This season’s estimate puts national supply at around 470,000 tonnes, more than double last year’s figure. But due to unforeseen problems with newer plants as well as unseasonable low temperatures closer to harvest time, that volume is still 20 per cent less than Italy produced in 2020 and 35 per cent less than in 2018.
In the country’s largest pear production region Emilia Romagna, for example, growers expect a 9 per cent fall in output compared with last year, with greater-than-average decreases for Abate Feel, Conference and Kaiser varieties.
“After a certain optimism due to the good fruit set - albeit with some differences between varieties and production areas - and to an average size that seemed good until a few weeks ago, in the last two weeks we have witnessed a block in fruit development, which led to lower production estimates,” explains Gianni Amidei, president of OI Pera.
“We underline that the estimate indicated refers to the total production, but at the end of the harvest we believe that precisely this smaller size can lead to a reduction in the marketable production quota compared with more normal years.”

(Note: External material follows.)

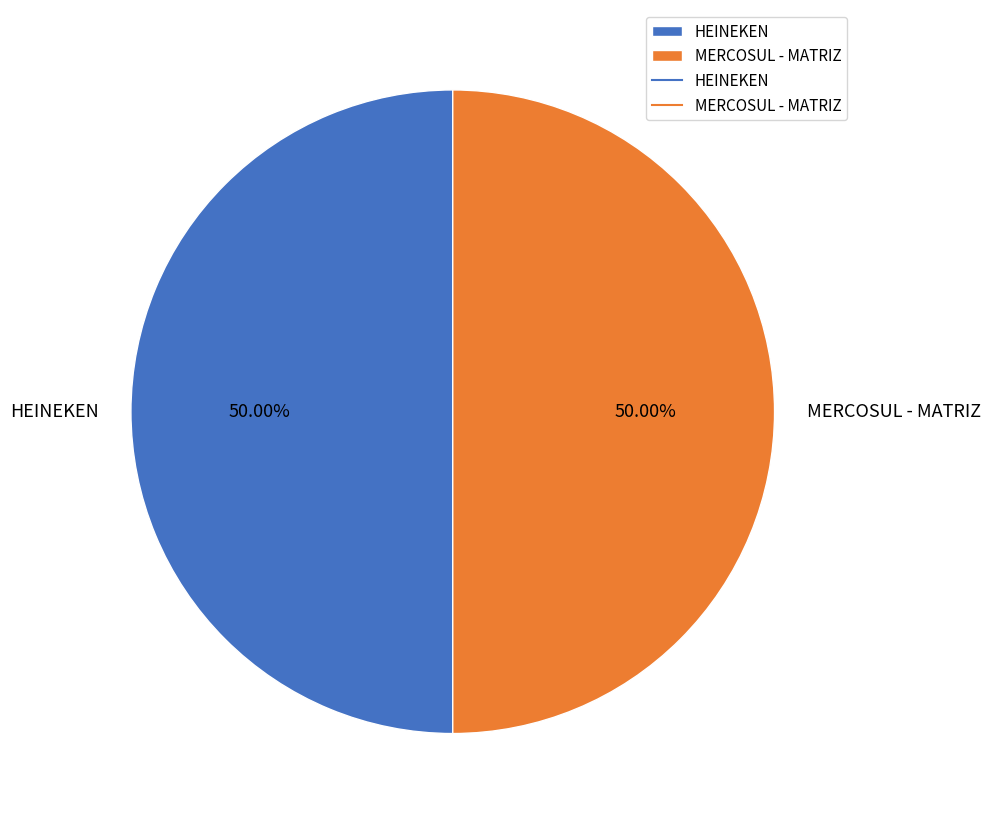

To the nearest percent, what is the combined percentage of MERCOSUL - MATRIZ and HEINEKEN?

100%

He added: “Unfortunately, the decrease in areas is a direct consequence of what has happened in recent years, always characterised by enormous production problems, which ended up putting producers in serious difficulty.”
In terms of individual varieties, the organisation predicted 189,000 tonnes of Abate Fetel – four times the amount seen last year, but 22 per cent less than in 2020 and almost 40 per cent less than in 2018.

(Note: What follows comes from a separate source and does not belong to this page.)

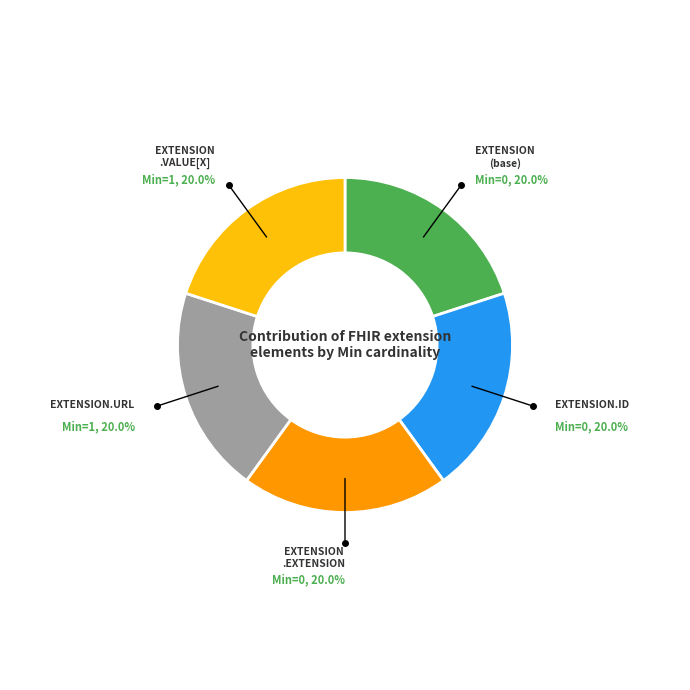

Does EXTENSION (base) account for over 50% of the chart?

No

Production of Williams will be around 130,000 tonnes, approximately double compared with 2021 but 16 per cent down on 2020 and over 20 per cent down on 2018.
“Finally, it should be emphasised that the serious problem of drought that has been added this year is accompanied by major increases in prices of raw materials, which will have a great impact on the cost of production, not only with regard to pears, but on all products,” Amidei observed.
“We also have the serious problem of finding manpower, which is hindering the good management of the fruit and vegetable harvests needed for good product quality. This is a serious situation that will somehow need to be remedied.”
Ahead of the annual release of European apple and pear forecasts at Prognosfruit, pear production is expected to be largely the same as last year in the Netherlands, slightly lower in Belgium, and down in Spain and Portugal.